Cette idée de politique publique est sur la preuve. La manière d'incarner ça dans des plateformes de partage de connaissances et de partage aussi de méthodes d'évaluation d'expérimentation, c'est une piste qu'on creuse. Il y a aussi quelque chose qui peut être sous la forme de mentorats, par exemple, voire comment placer, mais de manière très opérationnelle, avec des champs de politique publique plus que des objets trop spécifiques, des chercheurs au cœur de la matrice de la production de l'action publique. J'insiste sur le haut cœur, et je reviens sur la notion d’en amont. Il ne faut pas juste les mobiliser pour des choses trop spécifiques, trop ponctuelles. Il faut que ça nourrisse le fonctionnement d'une politique publique, d'une organisation publique, au même titre qu'on y mettra des expertises juridiques, financières et autres.
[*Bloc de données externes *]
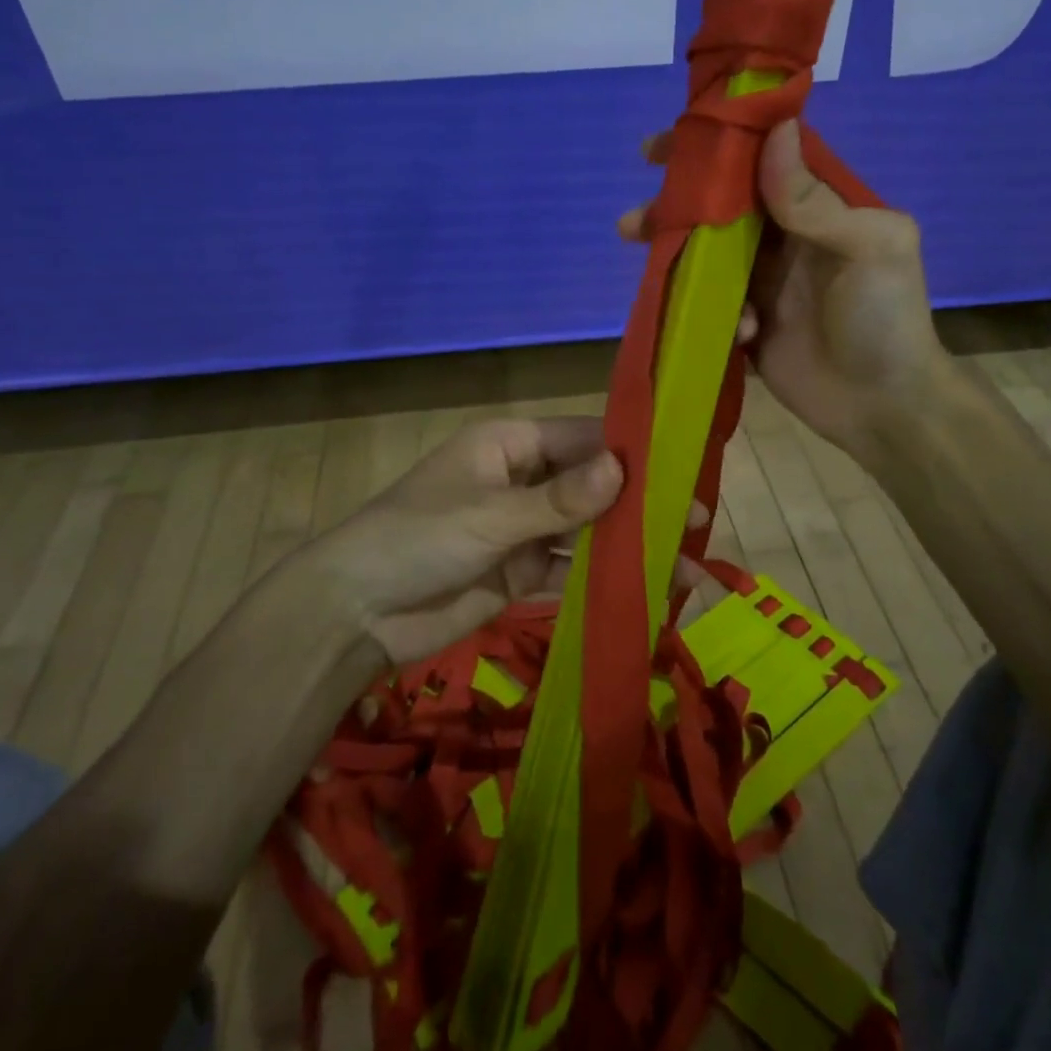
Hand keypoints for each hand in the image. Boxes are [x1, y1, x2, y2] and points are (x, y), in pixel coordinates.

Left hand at [305, 418, 699, 665]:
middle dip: (637, 503)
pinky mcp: (519, 574)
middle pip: (590, 486)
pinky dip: (602, 581)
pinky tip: (644, 591)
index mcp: (509, 446)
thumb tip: (622, 469)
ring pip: (586, 532)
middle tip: (694, 521)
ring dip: (627, 546)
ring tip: (682, 564)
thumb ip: (558, 500)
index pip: (580, 438)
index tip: (681, 467)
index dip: (629, 451)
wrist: (356, 613)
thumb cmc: (418, 538)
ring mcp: (522, 530)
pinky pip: (569, 571)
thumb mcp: (490, 515)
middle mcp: (521, 481)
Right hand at [620, 120, 946, 466]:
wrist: (881, 406)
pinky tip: (742, 333)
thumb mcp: (869, 248)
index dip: (719, 146)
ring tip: (639, 253)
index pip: (763, 160)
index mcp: (820, 208)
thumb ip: (816, 200)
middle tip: (636, 216)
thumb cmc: (885, 319)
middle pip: (723, 208)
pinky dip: (712, 312)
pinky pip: (712, 304)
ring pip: (707, 253)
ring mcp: (764, 282)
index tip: (670, 144)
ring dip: (674, 253)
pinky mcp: (747, 323)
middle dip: (677, 205)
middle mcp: (786, 237)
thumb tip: (776, 130)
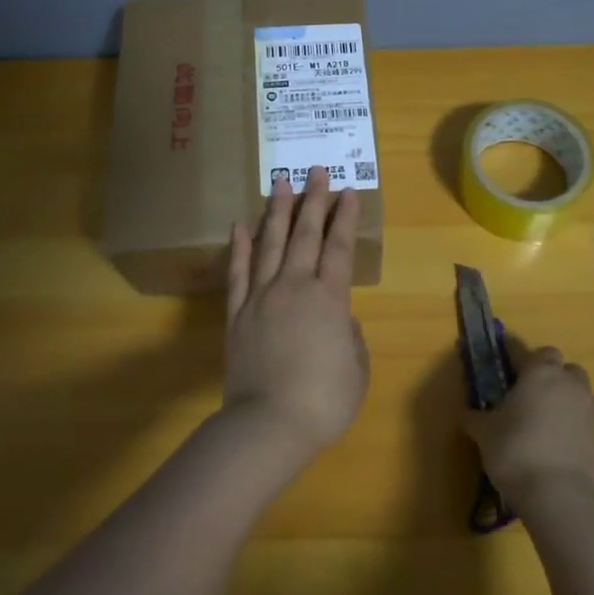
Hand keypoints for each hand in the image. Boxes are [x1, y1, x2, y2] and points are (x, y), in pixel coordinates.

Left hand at [223, 165, 368, 458]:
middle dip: (313, 201)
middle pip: (305, 235)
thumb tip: (339, 320)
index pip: (339, 248)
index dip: (345, 218)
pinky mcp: (237, 314)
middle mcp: (294, 287)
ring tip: (282, 183)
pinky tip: (241, 225)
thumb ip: (350, 337)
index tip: (349, 192)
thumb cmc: (323, 401)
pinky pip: (238, 273)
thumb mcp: (356, 369)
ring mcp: (261, 297)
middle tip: (317, 170)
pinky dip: (240, 247)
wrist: (269, 424)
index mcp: (328, 299)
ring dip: (277, 212)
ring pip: (270, 244)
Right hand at [462, 346, 593, 512]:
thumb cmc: (515, 451)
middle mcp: (567, 382)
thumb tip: (466, 414)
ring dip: (564, 394)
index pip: (524, 351)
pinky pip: (587, 415)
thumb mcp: (484, 433)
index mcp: (538, 372)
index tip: (503, 363)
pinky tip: (560, 439)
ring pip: (579, 388)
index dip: (512, 355)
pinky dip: (575, 419)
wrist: (559, 495)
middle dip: (546, 372)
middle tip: (526, 393)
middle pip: (560, 365)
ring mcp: (589, 407)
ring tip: (546, 416)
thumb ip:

Il faut que ce soit à peu près au même niveau. Et derrière, il faut aussi que les deux parties fassent des efforts, très honnêtement. Moi, je ne suis ni d'un camp ni de l'autre, mais je vois qu'il y a des « torts », mais des torts partagés. Il faut que d'un côté, les temporalités, les fonctionnements des deux mondes arrivent à se rejoindre davantage. Et ça, ça fait partie un petit peu de nos efforts quotidiens.

[01:30:59.840] - Stéphane Giraud
Et je bénis mon équipe d'être capable de faire ça concrètement tous les jours.

[01:31:03.420] - Sylvain Henry
Merci. On salue le pôle sciences comportementales de la DITP. Merci beaucoup. C'était un plaisir d'organiser cet échange ensemble. On reviendra vers vous les dizaines et des dizaines de questions pour y répondre. Un mot sur le prochain rendez-vous de la DITP, il s'affiche. On parlera de « Plan téléphone : comment les administrations se mobilisent pour l'accès et la qualité des services publics ». Donc même format, le 19 mars de 9h30 à 11h00. Et vous pouvez retrouver sur les supports de la DITP, les supports d'acteurs publics, l'ensemble des ateliers, des séquences que nous avons organisées depuis le mois d'octobre. Merci à vous toutes et vous tous d'avoir été aussi nombreuses et nombreux à nous suivre. Merci à la DITP pour ce partenariat très riche. Merci aux équipes d'acteurs publics TV. Rémi Lefèvre, Myriam Othmani qui pilotait cette émission. Je vous donne rendez-vous le 19 mars. À très vite.